┌──

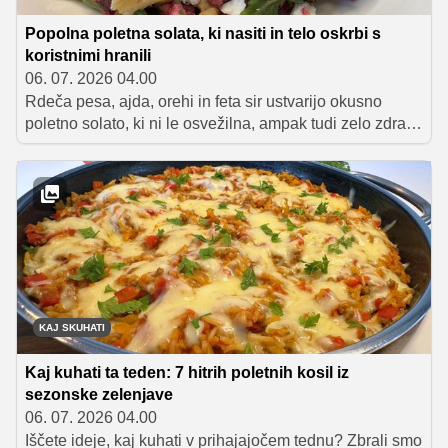
Popolna poletna solata, ki nasiti in telo oskrbi s
koristnimi hranili
06. 07. 2026 04.00
Rdeča pesa, ajda, orehi in feta sir ustvarijo okusno
poletno solato, ki ni le osvežilna, ampak tudi zelo zdrava
in hranljiva. Odlična izbira za lahko kosilo, večerjo ali
zdrav obrok, ki vas bo prijetno nasitil.
KAJ SKUHATI
Kaj kuhati ta teden: 7 hitrih poletnih kosil iz
sezonske zelenjave
06. 07. 2026 04.00
Iščete ideje, kaj kuhati v prihajajočem tednu? Zbrali smo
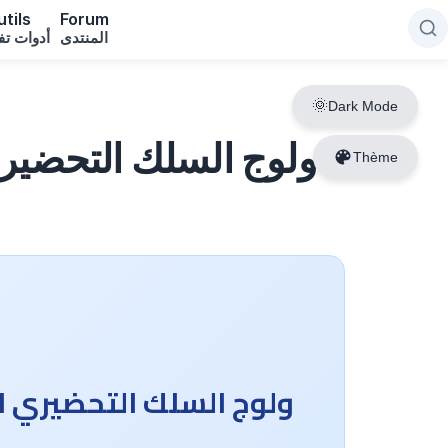
tils
Forum
المنتدى
أدوات تف
Dark Mode
ولوج السلك التحضيري 
Thème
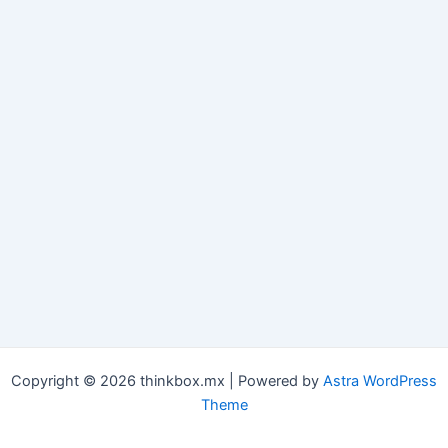
Copyright © 2026 thinkbox.mx | Powered by
Astra WordPress
Theme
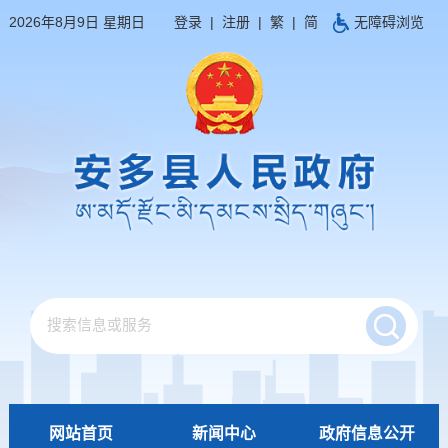
2026年8月9日 星期日
登录
|
注册
|
繁
|
简
无障碍浏览
网站首页
新闻中心
政府信息公开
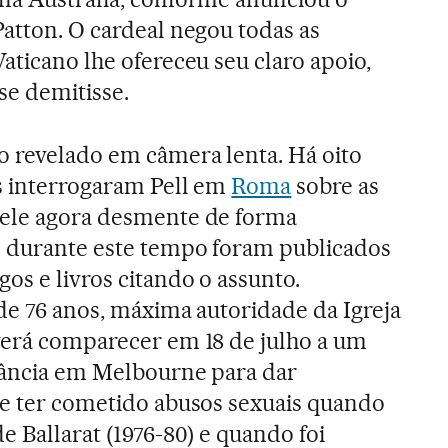
Patton. O cardeal negou todas as
Vaticano lhe ofereceu seu claro apoio,
se demitisse.
o revelado em câmera lenta. Há oito
is interrogaram Pell em
Roma
sobre as
 ele agora desmente de forma
s durante este tempo foram publicados
gos e livros citando o assunto.
 de 76 anos, máxima autoridade da Igreja
verá comparecer em 18 de julho a um
stância em Melbourne para dar
de ter cometido abusos sexuais quando
e Ballarat (1976-80) e quando foi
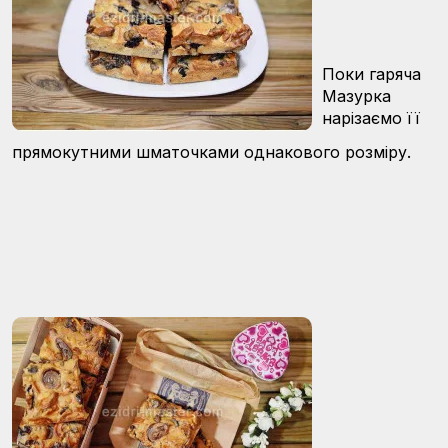
Поки гаряча
Мазурка
нарізаємо її
прямокутними шматочками однакового розміру.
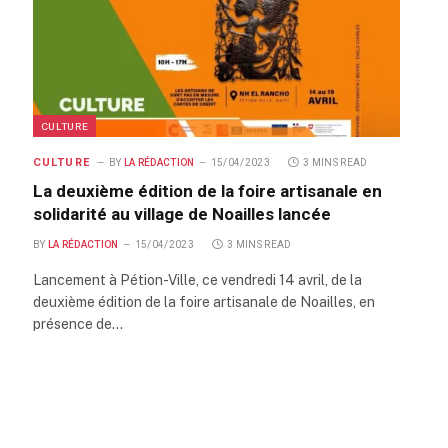
CULTURE
CULTURE
BY
LA RÉDACTION
15/04/2023
3 MINS READ
La deuxième édition de la foire artisanale en
solidarité au village de Noailles lancée
BY
LA RÉDACTION
15/04/2023
3 MINS READ
Lancement à Pétion-Ville, ce vendredi 14 avril, de la
deuxième édition de la foire artisanale de Noailles, en
présence de…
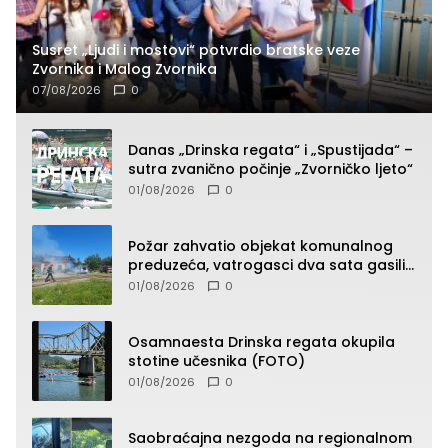
Susret „Ljudi i mostovi“ potvrdio bratske veze
Zvornika i Malog Zvornika
07/08/2026
0
Danas „Drinska regata“ i „Spustijada“ –
sutra zvanično počinje „Zvorničko ljeto“
01/08/2026
0
Požar zahvatio objekat komunalnog
preduzeća, vatrogasci dva sata gasili
vatru (FOTO)
01/08/2026
0
Osamnaesta Drinska regata okupila
stotine učesnika (FOTO)
01/08/2026
0
Saobraćajna nezgoda na regionalnom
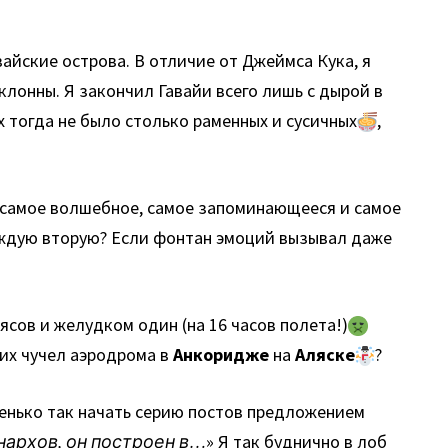
айские острова. В отличие от Джеймса Кука, я
клонны. Я закончил Гавайи всего лишь с дырой в
х тогда не было столько раменных и сусичных
,
е, самое волшебное, самое запоминающееся и самое
аждую вторую? Если фонтан эмоций вызывал даже
ясов и желудком один (на 16 часов полета!)
ьих чучел аэродрома в
Анкоридже
на
Аляске
?
ненько так начать серию постов предложением
нархов, он построен в…
» Я так буднично в лоб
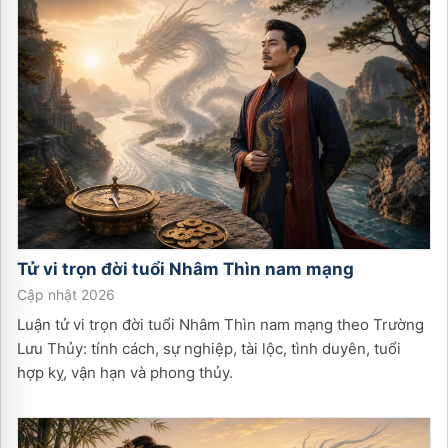
Tử vi trọn đời tuổi
Nhâm Thìn
nam
mạng
Cập nhật 2026
Luận tử vi trọn đời tuổi Nhâm Thìn nam mạng theo Trường
Lưu Thủy: tính cách, sự nghiệp, tài lộc, tình duyên, tuổi
hợp kỵ, vận hạn và phong thủy.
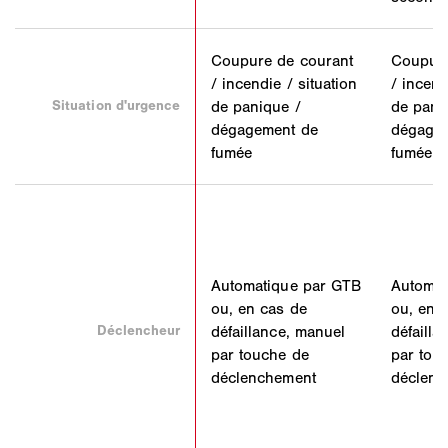
Coupure de courant
Coupure
/ incendie / situation
/ incend
Situation d'urgence
de panique /
de pani
dégagement de
dégage
fumée
fumée
Automatique par GTB
Automat
ou, en cas de
ou, en 
Déclencheur
défaillance, manuel
défailla
par touche de
par tou
déclenchement
déclenc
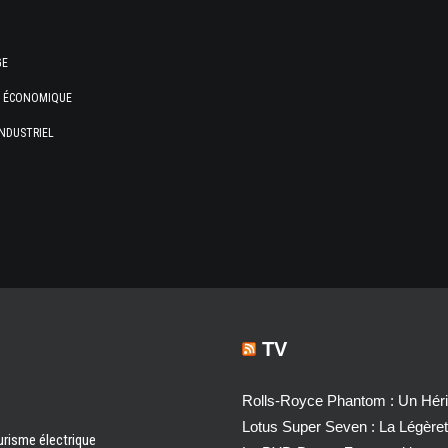
GE
E ÉCONOMIQUE
NDUSTRIEL
TV
Rolls-Royce Phantom : Un Héri
Lotus Super Seven : La Légère
urisme électrique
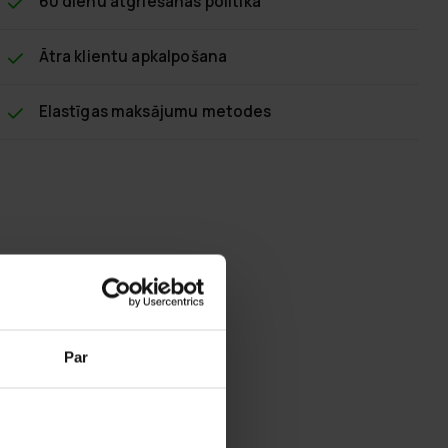
60 dienu atgriešanas politika
Ātra klientu apkalpošana
Elastīgas maksājumu metodes
Par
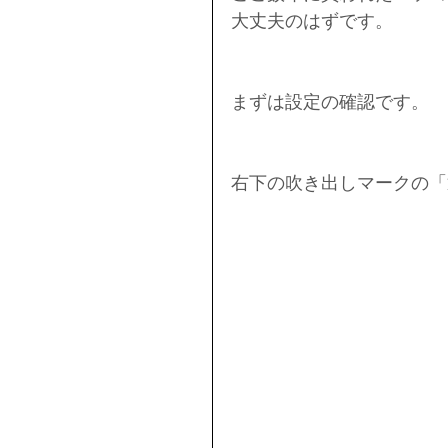
大丈夫のはずです。
まずは設定の確認です。
右下の吹き出しマークの「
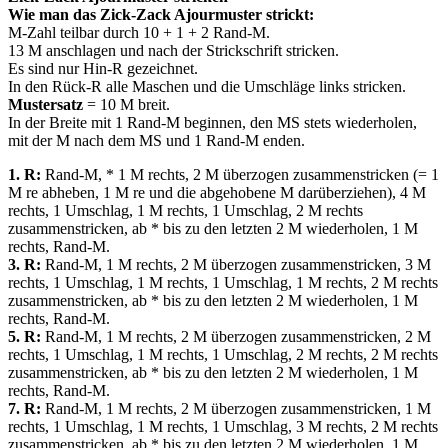
Wie man das Zick-Zack Ajourmuster strickt:
M-Zahl teilbar durch 10 + 1 + 2 Rand-M.
13 M anschlagen und nach der Strickschrift stricken.
Es sind nur Hin-R gezeichnet.
In den Rück-R alle Maschen und die Umschläge links stricken.
Mustersatz
= 10 M breit.
In der Breite mit 1 Rand-M beginnen, den MS stets wiederholen,
mit der M nach dem MS und 1 Rand-M enden.
1. R:
Rand-M, * 1 M rechts, 2 M überzogen zusammenstricken (= 1
M re abheben, 1 M re und die abgehobene M darüberziehen), 4 M
rechts, 1 Umschlag, 1 M rechts, 1 Umschlag, 2 M rechts
zusammenstricken, ab * bis zu den letzten 2 M wiederholen, 1 M
rechts, Rand-M.
3. R:
Rand-M, 1 M rechts, 2 M überzogen zusammenstricken, 3 M
rechts, 1 Umschlag, 1 M rechts, 1 Umschlag, 1 M rechts, 2 M rechts
zusammenstricken, ab * bis zu den letzten 2 M wiederholen, 1 M
rechts, Rand-M.
5. R:
Rand-M, 1 M rechts, 2 M überzogen zusammenstricken, 2 M
rechts, 1 Umschlag, 1 M rechts, 1 Umschlag, 2 M rechts, 2 M rechts
zusammenstricken, ab * bis zu den letzten 2 M wiederholen, 1 M
rechts, Rand-M.
7. R:
Rand-M, 1 M rechts, 2 M überzogen zusammenstricken, 1 M
rechts, 1 Umschlag, 1 M rechts, 1 Umschlag, 3 M rechts, 2 M rechts
zusammenstricken, ab * bis zu den letzten 2 M wiederholen, 1 M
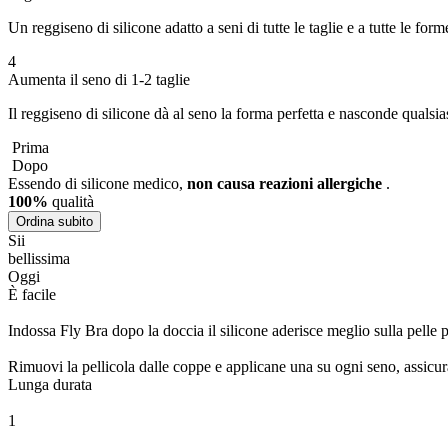
Un reggiseno di silicone adatto a seni di tutte le taglie e a tutte le f
4
Aumenta il seno di 1-2 taglie
Il reggiseno di silicone dà al seno la forma perfetta e nasconde qualsias
Prima
Dopo
Essendo di silicone medico,
non causa reazioni allergiche
.
100%
qualità
Ordina subito
Sii
bellissima
Oggi
È facile
Indossa Fly Bra dopo la doccia
il silicone aderisce meglio sulla pelle p
Rimuovi la pellicola dalle coppe e
applicane una su ogni seno,
assicur
Lunga durata
1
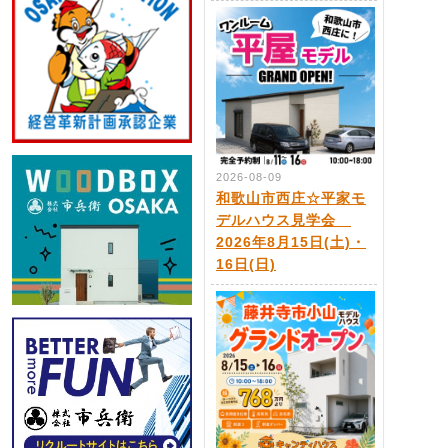
2026-08-09
和歌山市西庄☆平家モ
デルハウス見学会
2026年8月15日(土)・
16日(日)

└──

Only the number should be given: the count of lines above that hold the word "silicone".

**Answer section**
4